▸ **Exercise**: Please reproduce the data below verbatim, beginning with the line that contains "locality: The Philippine" and continuing through the line that contains "collector number: 2973", both included.
◆ ◆ ◆ ◆ ◆
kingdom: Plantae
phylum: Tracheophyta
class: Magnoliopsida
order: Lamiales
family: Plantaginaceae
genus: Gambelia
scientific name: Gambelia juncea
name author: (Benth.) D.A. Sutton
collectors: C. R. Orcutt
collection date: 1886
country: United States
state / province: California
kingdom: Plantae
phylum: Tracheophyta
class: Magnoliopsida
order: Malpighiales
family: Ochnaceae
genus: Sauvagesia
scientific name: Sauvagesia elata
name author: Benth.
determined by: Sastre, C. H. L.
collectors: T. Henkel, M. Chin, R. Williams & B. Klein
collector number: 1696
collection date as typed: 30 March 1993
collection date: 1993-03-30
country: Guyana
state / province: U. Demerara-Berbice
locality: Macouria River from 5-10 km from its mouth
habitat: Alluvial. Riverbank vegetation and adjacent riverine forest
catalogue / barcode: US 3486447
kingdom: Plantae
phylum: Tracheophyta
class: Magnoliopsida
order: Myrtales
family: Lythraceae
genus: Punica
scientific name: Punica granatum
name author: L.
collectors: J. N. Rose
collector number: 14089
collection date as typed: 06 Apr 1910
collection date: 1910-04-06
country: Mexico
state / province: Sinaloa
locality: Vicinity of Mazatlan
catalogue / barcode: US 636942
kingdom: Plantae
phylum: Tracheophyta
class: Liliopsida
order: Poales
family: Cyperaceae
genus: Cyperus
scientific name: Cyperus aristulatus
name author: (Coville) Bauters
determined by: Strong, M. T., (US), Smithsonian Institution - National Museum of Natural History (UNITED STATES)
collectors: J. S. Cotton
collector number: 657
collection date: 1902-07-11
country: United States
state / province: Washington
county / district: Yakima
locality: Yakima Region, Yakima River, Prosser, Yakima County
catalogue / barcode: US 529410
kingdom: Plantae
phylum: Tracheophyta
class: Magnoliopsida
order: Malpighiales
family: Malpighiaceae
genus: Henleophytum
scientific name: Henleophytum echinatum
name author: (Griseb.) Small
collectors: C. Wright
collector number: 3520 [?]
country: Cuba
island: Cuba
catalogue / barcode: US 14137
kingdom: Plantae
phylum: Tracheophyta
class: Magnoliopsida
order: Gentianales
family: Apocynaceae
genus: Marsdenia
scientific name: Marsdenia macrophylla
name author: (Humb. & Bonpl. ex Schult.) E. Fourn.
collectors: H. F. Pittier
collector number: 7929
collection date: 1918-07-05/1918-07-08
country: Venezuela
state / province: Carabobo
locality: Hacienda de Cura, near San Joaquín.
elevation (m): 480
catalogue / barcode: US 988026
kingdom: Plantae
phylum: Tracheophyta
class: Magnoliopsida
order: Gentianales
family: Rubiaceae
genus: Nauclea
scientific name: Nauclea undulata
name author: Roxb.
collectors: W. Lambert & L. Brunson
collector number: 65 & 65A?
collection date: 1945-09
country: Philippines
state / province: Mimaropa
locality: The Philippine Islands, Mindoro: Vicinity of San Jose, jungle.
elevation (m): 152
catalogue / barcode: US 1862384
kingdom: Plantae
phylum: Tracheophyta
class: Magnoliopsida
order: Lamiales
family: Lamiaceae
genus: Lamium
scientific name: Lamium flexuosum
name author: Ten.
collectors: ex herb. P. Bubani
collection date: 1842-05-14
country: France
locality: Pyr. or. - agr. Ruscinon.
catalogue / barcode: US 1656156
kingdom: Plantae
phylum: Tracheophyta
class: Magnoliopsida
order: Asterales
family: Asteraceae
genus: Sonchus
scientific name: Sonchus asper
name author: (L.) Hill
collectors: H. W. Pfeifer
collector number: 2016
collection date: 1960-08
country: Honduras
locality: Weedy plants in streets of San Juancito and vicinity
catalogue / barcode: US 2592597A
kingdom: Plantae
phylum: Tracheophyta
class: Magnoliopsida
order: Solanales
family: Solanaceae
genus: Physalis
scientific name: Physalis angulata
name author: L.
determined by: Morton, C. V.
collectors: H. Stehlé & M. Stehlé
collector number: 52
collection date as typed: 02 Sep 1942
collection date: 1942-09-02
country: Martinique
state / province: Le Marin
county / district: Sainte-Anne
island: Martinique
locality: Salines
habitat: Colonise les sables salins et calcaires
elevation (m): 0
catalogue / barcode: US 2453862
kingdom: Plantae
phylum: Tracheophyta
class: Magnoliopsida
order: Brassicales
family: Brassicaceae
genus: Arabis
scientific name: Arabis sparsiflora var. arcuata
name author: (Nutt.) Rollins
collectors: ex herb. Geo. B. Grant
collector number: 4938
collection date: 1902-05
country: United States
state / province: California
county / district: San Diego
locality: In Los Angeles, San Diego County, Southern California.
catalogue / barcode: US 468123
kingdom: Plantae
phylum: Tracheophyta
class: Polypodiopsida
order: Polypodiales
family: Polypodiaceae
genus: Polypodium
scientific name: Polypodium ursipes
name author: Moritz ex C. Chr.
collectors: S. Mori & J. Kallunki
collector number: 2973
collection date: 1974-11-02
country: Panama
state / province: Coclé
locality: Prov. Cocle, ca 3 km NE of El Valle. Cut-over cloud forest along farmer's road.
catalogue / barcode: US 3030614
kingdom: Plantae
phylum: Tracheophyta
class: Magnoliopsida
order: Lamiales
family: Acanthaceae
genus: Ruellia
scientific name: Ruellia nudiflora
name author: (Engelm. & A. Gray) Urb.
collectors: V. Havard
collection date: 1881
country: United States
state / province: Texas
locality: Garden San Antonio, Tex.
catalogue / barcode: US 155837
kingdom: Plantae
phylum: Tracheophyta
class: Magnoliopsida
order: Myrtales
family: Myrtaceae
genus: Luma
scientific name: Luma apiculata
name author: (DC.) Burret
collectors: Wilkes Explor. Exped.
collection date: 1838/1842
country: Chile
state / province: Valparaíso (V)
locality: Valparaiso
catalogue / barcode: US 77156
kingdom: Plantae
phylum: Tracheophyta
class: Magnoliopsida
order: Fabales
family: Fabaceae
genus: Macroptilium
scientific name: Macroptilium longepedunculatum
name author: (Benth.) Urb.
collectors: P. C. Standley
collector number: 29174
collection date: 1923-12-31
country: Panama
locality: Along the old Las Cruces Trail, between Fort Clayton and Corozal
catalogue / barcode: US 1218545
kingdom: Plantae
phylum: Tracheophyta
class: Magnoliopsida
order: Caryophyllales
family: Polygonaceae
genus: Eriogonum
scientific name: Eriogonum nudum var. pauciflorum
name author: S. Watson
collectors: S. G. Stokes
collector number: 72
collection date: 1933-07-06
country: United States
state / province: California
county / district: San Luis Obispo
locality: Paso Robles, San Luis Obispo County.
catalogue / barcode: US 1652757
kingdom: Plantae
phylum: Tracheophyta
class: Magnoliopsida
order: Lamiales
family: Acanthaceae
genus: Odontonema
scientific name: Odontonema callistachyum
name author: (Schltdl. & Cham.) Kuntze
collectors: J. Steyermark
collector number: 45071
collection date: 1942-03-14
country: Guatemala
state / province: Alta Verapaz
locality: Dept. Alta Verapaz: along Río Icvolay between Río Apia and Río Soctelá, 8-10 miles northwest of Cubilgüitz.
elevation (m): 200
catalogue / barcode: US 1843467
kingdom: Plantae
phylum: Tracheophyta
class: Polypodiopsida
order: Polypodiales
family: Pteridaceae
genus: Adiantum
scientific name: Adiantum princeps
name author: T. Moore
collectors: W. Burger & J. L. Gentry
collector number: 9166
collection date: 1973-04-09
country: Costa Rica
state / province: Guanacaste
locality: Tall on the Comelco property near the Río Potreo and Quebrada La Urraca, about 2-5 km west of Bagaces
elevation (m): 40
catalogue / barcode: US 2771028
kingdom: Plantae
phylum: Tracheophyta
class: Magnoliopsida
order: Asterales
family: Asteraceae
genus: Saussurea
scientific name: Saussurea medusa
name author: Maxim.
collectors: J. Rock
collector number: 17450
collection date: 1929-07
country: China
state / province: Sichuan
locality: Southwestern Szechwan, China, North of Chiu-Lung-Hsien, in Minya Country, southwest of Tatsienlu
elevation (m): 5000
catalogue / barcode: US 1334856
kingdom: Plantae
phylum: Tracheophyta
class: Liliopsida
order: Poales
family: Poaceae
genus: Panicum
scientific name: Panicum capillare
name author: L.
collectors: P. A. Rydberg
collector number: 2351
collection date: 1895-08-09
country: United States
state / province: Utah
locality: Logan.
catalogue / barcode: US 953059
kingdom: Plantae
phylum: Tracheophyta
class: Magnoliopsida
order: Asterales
◆ ◆ ◆ ◆ ◆
▸ **Written solution**:
locality: The Philippine Islands, Mindoro: Vicinity of San Jose, jungle.
elevation (m): 152
catalogue / barcode: US 1862384
kingdom: Plantae
phylum: Tracheophyta
class: Magnoliopsida
order: Lamiales
family: Lamiaceae
genus: Lamium
scientific name: Lamium flexuosum
name author: Ten.
collectors: ex herb. P. Bubani
collection date: 1842-05-14
country: France
locality: Pyr. or. - agr. Ruscinon.
catalogue / barcode: US 1656156
kingdom: Plantae
phylum: Tracheophyta
class: Magnoliopsida
order: Asterales
family: Asteraceae
genus: Sonchus
scientific name: Sonchus asper
name author: (L.) Hill
collectors: H. W. Pfeifer
collector number: 2016
collection date: 1960-08
country: Honduras
locality: Weedy plants in streets of San Juancito and vicinity
catalogue / barcode: US 2592597A
kingdom: Plantae
phylum: Tracheophyta
class: Magnoliopsida
order: Solanales
family: Solanaceae
genus: Physalis
scientific name: Physalis angulata
name author: L.
determined by: Morton, C. V.
collectors: H. Stehlé & M. Stehlé
collector number: 52
collection date as typed: 02 Sep 1942
collection date: 1942-09-02
country: Martinique
state / province: Le Marin
county / district: Sainte-Anne
island: Martinique
locality: Salines
habitat: Colonise les sables salins et calcaires
elevation (m): 0
catalogue / barcode: US 2453862
kingdom: Plantae
phylum: Tracheophyta
class: Magnoliopsida
order: Brassicales
family: Brassicaceae
genus: Arabis
scientific name: Arabis sparsiflora var. arcuata
name author: (Nutt.) Rollins
collectors: ex herb. Geo. B. Grant
collector number: 4938
collection date: 1902-05
country: United States
state / province: California
county / district: San Diego
locality: In Los Angeles, San Diego County, Southern California.
catalogue / barcode: US 468123
kingdom: Plantae
phylum: Tracheophyta
class: Polypodiopsida
order: Polypodiales
family: Polypodiaceae
genus: Polypodium
scientific name: Polypodium ursipes
name author: Moritz ex C. Chr.
collectors: S. Mori & J. Kallunki
collector number: 2973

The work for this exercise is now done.